I walk through the market and look at the stores of Yoysef-Leybish Grushke, Henekh Adler, Goldshteyn, and others. All of these shops have been taken by the new merchants.
I walk across to the other side of the marketplace and read the new signs on the stores. At one I read, Village Cooperative, but underneath this inscription is still legible, insistent and accusing, an older inscription: Tuvye Varshavsky.
Today is Monday, market day in Belkhatov. Once the market was jammed with people. Today, one can walk through quietly. The booths of the new merchants take up only a small part of the marketplace. Today, Belkhatov is like a large village. Of all the textile factories which were built by Jews, Orzhekhovski's is the only one still in operation; the others are idle and empty.
I look at Fraytog's factory. Various objects made of iron remain, the remains of the looms and other machines. I remember how my father used to talk about Perets Fraytog, how he had worked hard in his youth, carrying calves from the villages on his back, until he acquired money and built the factory.
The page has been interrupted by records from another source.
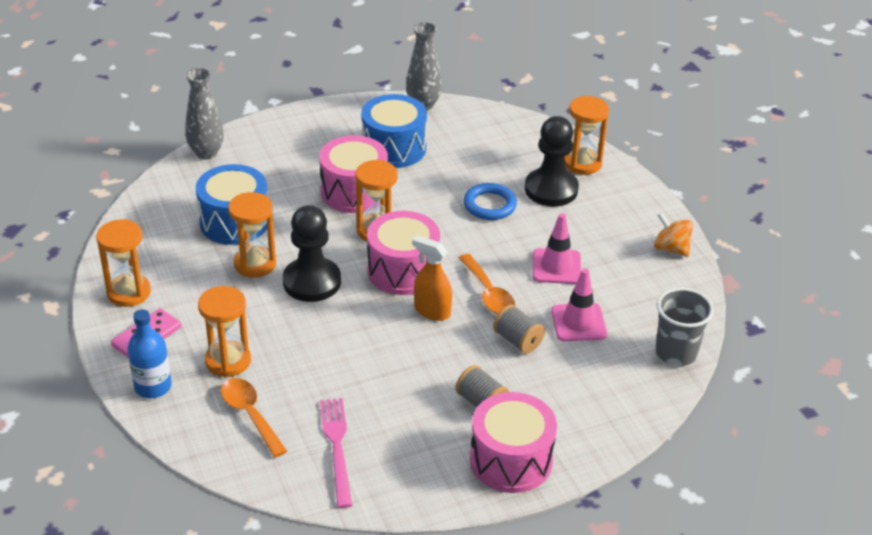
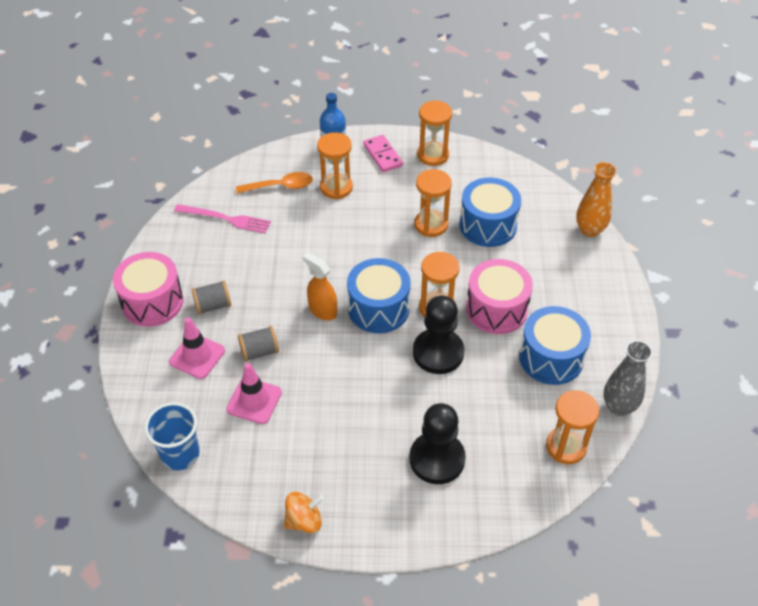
camera: 115 degrees right, 10 degrees up
grey vase [185,68,224,159] -> orange vase [576,162,616,237]
black pawn [283,205,341,302] -> black pawn moved to [413,295,465,374]
pink drum [367,211,440,295] -> blue drum [347,258,411,333]
orange spray bottle [412,235,452,321] -> orange spray bottle turned 105 degrees counterclockwise [302,252,337,321]
orange spoon [459,254,515,314] -> none
blue ring [464,183,517,220] -> none
pink traffic cone [533,213,581,284] -> pink traffic cone moved to [169,317,225,379]
orange hourglass [564,96,609,175] -> orange hourglass moved to [546,390,599,464]
grey cup [655,288,714,366] -> blue cup [144,402,200,470]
A Pole complains to me that everything in town died along with the Jews, and there's no way to earn a living anymore. The Jews, he says, were resourceful and had initiative, and everything was busy around them.
The walls of the synagogue stand intact, but the windows are gone. Probably they were needed by the neighbors. The interior is utterly empty: the podium is gone, as are the Ark of the Torah, the lecterns, the benches. All that remains are the walls, empty, torn, and dirty. Everywhere there are broken, discarded boxes and dirt. 1n one place I saw a hole which has been dug, and next to it an iron pot. A Pole explains to me with a burst of jealousy that other Poles had dug up a treasure there, which had been buried in the pot under the floor.
The location of the cemetery was hard to find. I only managed to do so because the grain harvest was long past and the stalks no longer hid the bits of broken graves which lay like signs saying: Here lie the bones of generations of Jews, of our parents, brothers and sisters, and dear ones. Among the shards I recognized two pieces of my father's stone. When I returned a year ago, I saw another piece, which is now gone. Someone took it for sharpening scythes and axes.
On my way back from the graveyard, my eyes downcast, I found out where the gravestones had gone. The road to the Catholic cemetery from Startsev Street is planted with trees. There is a bridge just before the path, which was constructed out of gravestones. The path itself is also paved with Jewish gravestones.
In the meadow between Pabyanets Street and the woods flows a brook. In my days there were stepping-stones which we used to get across, while peasant wagons forded the stream.
Today there's a solid little bridge with massive supports, paved for a few
dozen meters with Jewish gravestones. They have also been used to pave the
sidewalks in various parts of town. They lie as if disgraced with their
inscriptions in the Holy Tongue, with their engraved Psalms, menorahs, Jewish
lions, and Stars of David. As they engraved these stones, the dust that flew
from the stones consumed the lungs of my father and brother. How much effort
and creativity they poured forth in order to find the right ornaments and
inscriptions for each stone: for a young man, a broken tree; for a young woman,
a broken candle; for a scholar, a bookcase and two deer; for a Kohen,
two hands raised in reciting the priestly blessing, and so forth.
Now these stones-torn out of their graves-stolen from the dead, with the holy inscriptions Here lies and May the soul of this holy man be in paradise forever are trodden by strangers' feet, and desecrated.
An article was printed in the central organ of the Polish Socialist party, Rabotnik, which concluded by stating that from being a dirty, isolated town before the war, Belkhatov had grown into a town that was both clean and cultured.
We would like to say to these cultured people: you live in our homes, you sleep in our beds and you use our bedding, you wear our clothes-at least do not obliterate our holy places!